§ **TASK REQUIREMENTS**:
Whatever precedes the line containing "2016, Metro: 6898 -> 6772" is not copied; that line and every line after it through the final one below are copied exactly, except pictures.

==== SOURCE DATA ====

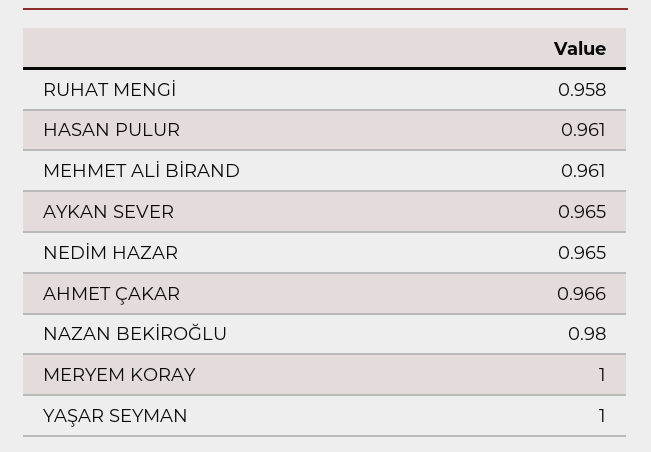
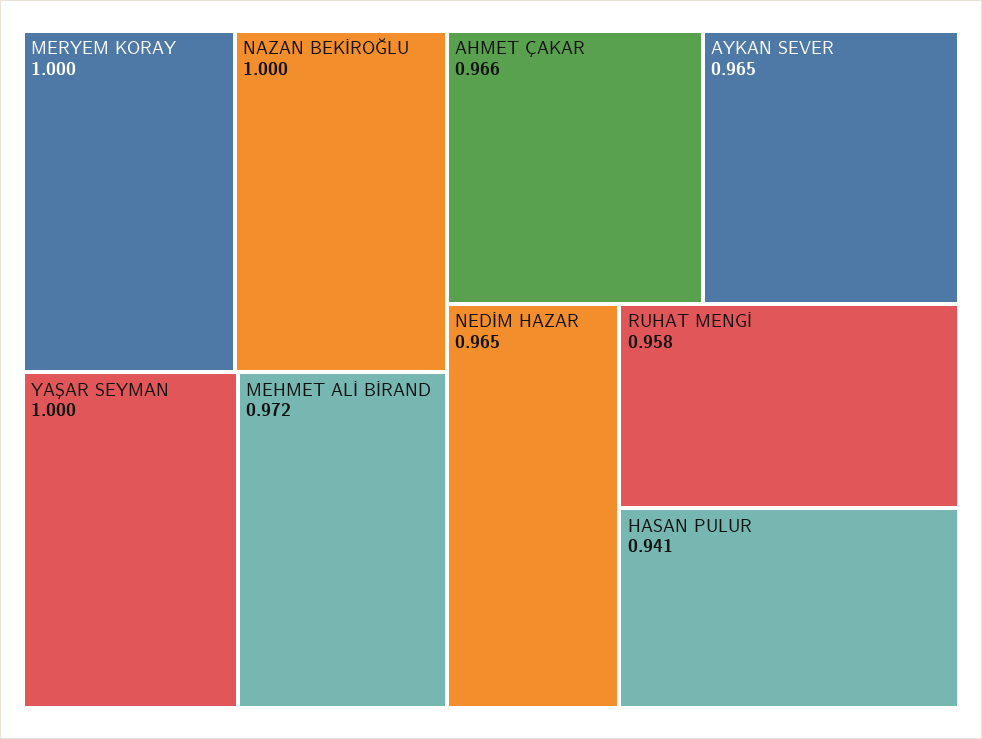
HASAN PULUR: 0.961 -> 0.941
MEHMET ALİ BİRAND: 0.961 -> 0.972
NAZAN BEKİROĞLU: 0.98 -> 1

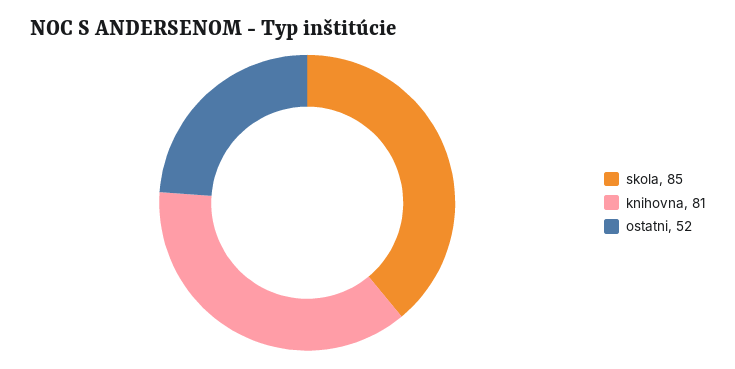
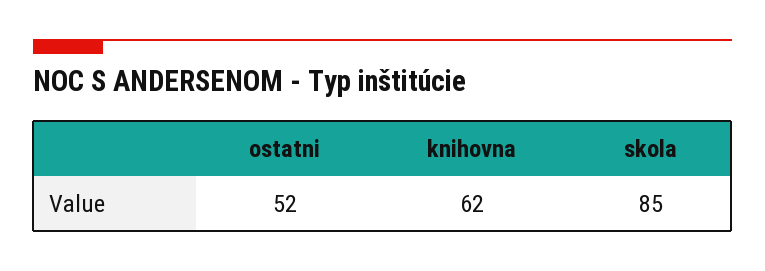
knihovna: 81 -> 62

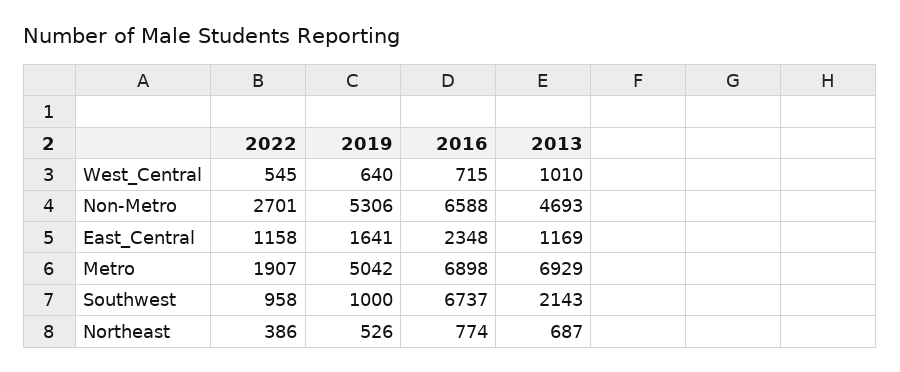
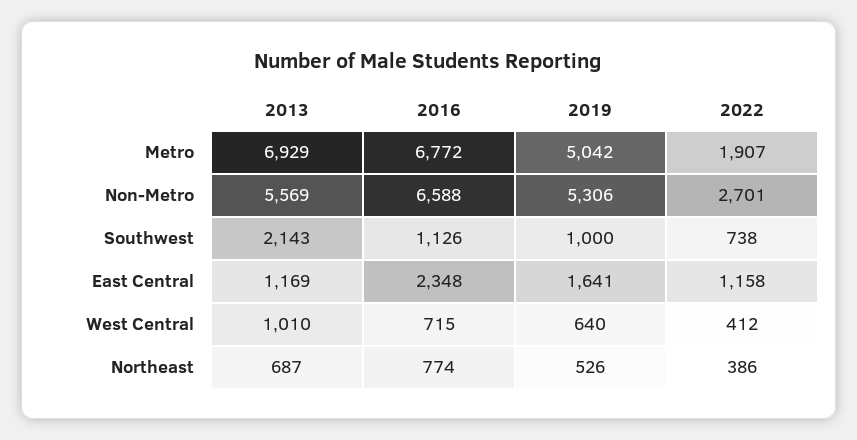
2022, West_Central: 545 -> 412
2013, Non-Metro: 4693 -> 5569
2016, Metro: 6898 -> 6772
2022, Southwest: 958 -> 738
2016, Southwest: 6737 -> 1126

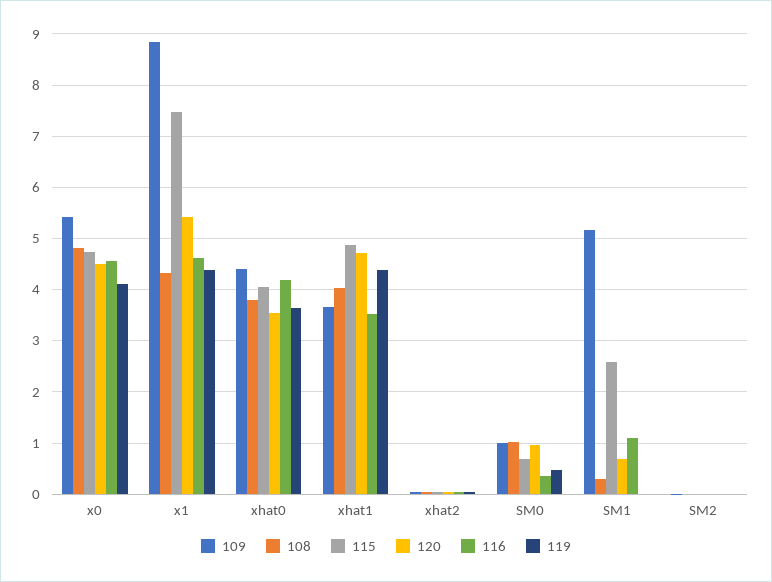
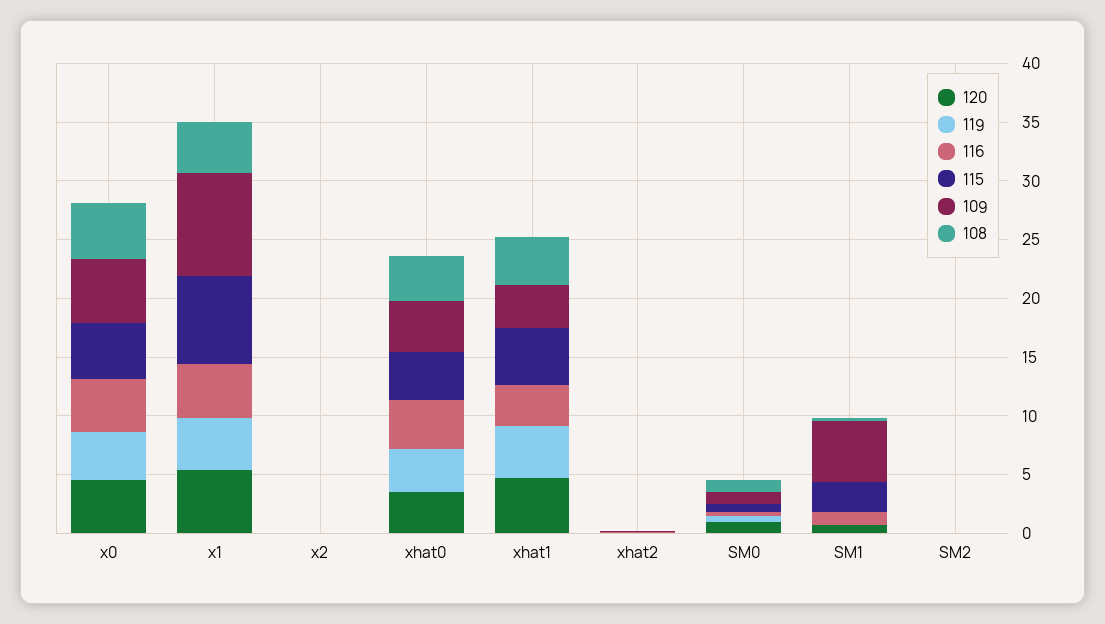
120, x2: none -> 0
119, x2: none -> 0
116, x2: none -> 0
115, x2: none -> 0
109, x2: none -> 0
108, x2: none -> 0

====

§ **PROBLEM SOLUTION**:
2016, Metro: 6898 -> 6772
2022, Southwest: 958 -> 738
2016, Southwest: 6737 -> 1126

120, x2: none -> 0
119, x2: none -> 0
116, x2: none -> 0
115, x2: none -> 0
109, x2: none -> 0
108, x2: none -> 0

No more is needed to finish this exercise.